Rule Families, Modules, and Ownership Boundaries¶

Page Maps¶

graph LR
  family["Reproducible Research"]
  program["Deep Dive Snakemake"]
  section["Workflow Architecture File Apis"]
  page["Rule Families, Modules, and Ownership Boundaries"]
  capstone["Capstone evidence"]

  family --> program --> section --> page
  page -.applies in.-> capstone

flowchart LR
  orient["Orient on the page map"] --> read["Read the main claim and examples"]
  read --> inspect["Inspect the related code, proof, or capstone surface"]
  inspect --> verify["Run or review the verification path"]
  verify --> apply["Apply the idea back to the module and capstone"]
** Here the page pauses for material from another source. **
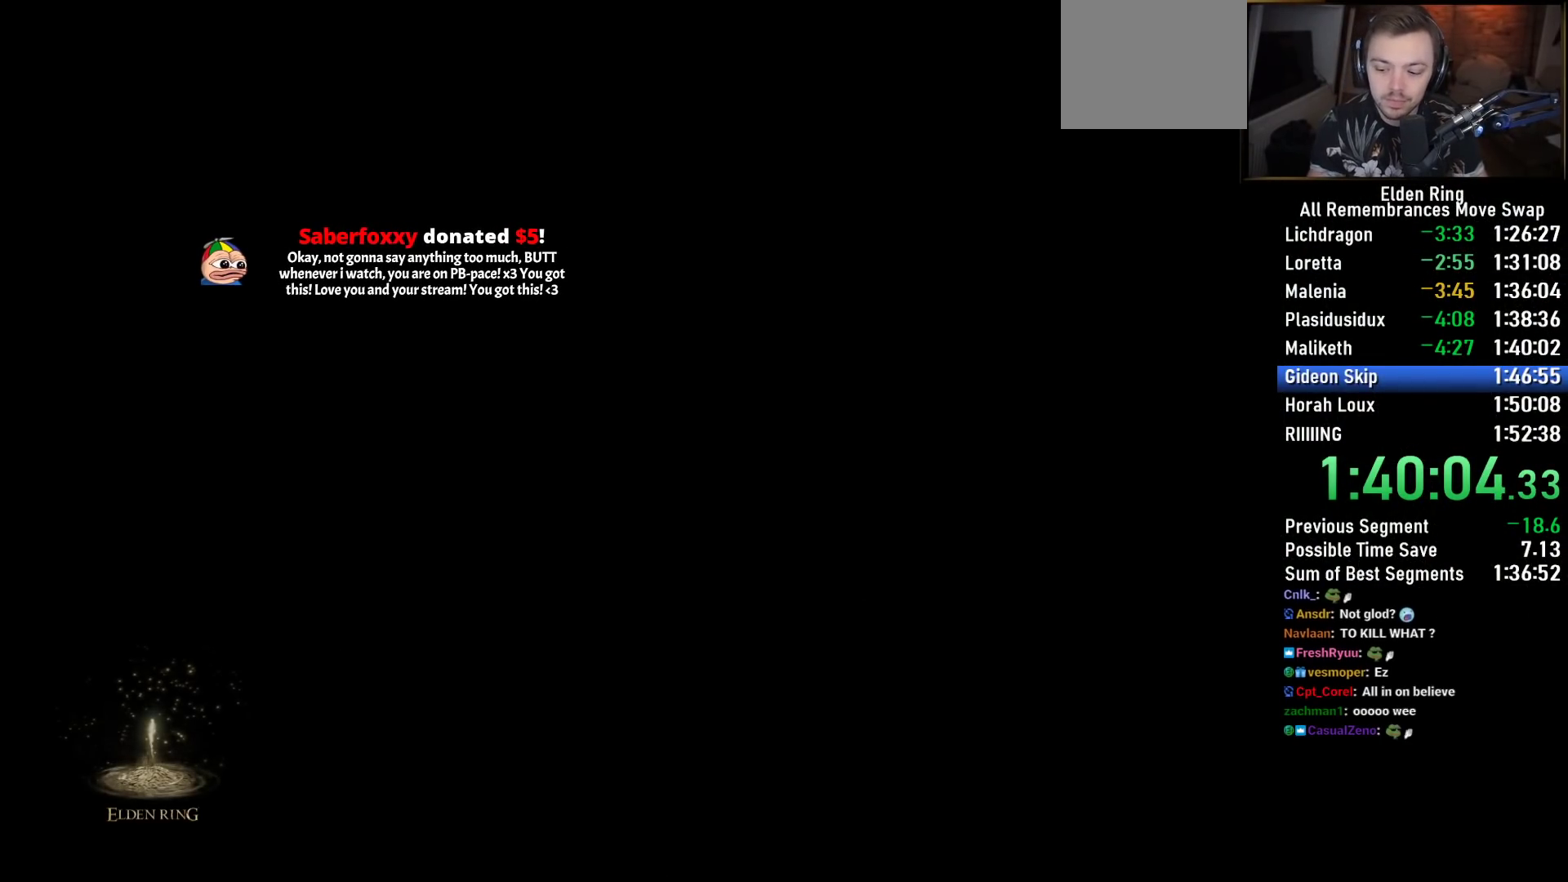
{"buttons": [], "left_stick": "up", "right_stick": "center", "events": []}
Once a repository has more than a handful of rules, the next architecture question appears:

how should the workflow be split so the structure becomes clearer rather than more hidden?

That question matters because splitting files can either improve review or make the workflow harder to see.

This page is about splitting by ownership, not by panic.

A file split is only useful when it reveals responsibility¶

Moving rules into separate files is not automatically good architecture.

It only becomes useful when the split helps a reviewer answer:

which set of rules belongs together
why they belong together
what contract or domain boundary they share

In the capstone, workflow/rules/preprocess.smk, summarize_report.smk, and publish.smk already point toward named rule families with different jobs.

That is a meaningful split.

Rule families should correspond to coherent workflow concerns¶

A strong rule-family boundary often groups rules that share:

one stage of the workflow story
one file-surface family
one review question

For example:

preprocessing rules transform raw inputs into per-sample results
summarize and report rules promote internal detail into reviewable outputs
publish rules define the public bundle and its integrity surfaces

That is easier to inspect than a split based only on file size.

Modules solve a different problem than includes¶

The capstone also contains workflow/modules/.

That signals a different boundary again:

workflow/rules/ can hold locally owned rule families
workflow/modules/ can hold reusable workflow bundles with clearer interfaces

The important lesson is not “use modules because they exist.”

The lesson is that includes and modules solve different ownership questions.

One useful contrast¶

Surface	Best use	Main question it answers
top-level `Snakefile`	workflow assembly	how is the workflow composed?
`workflow/rules/`	local rule families	which rules belong to this repository concern?
`workflow/modules/`	reusable workflow bundles	which larger unit can be reused without blurring local ownership?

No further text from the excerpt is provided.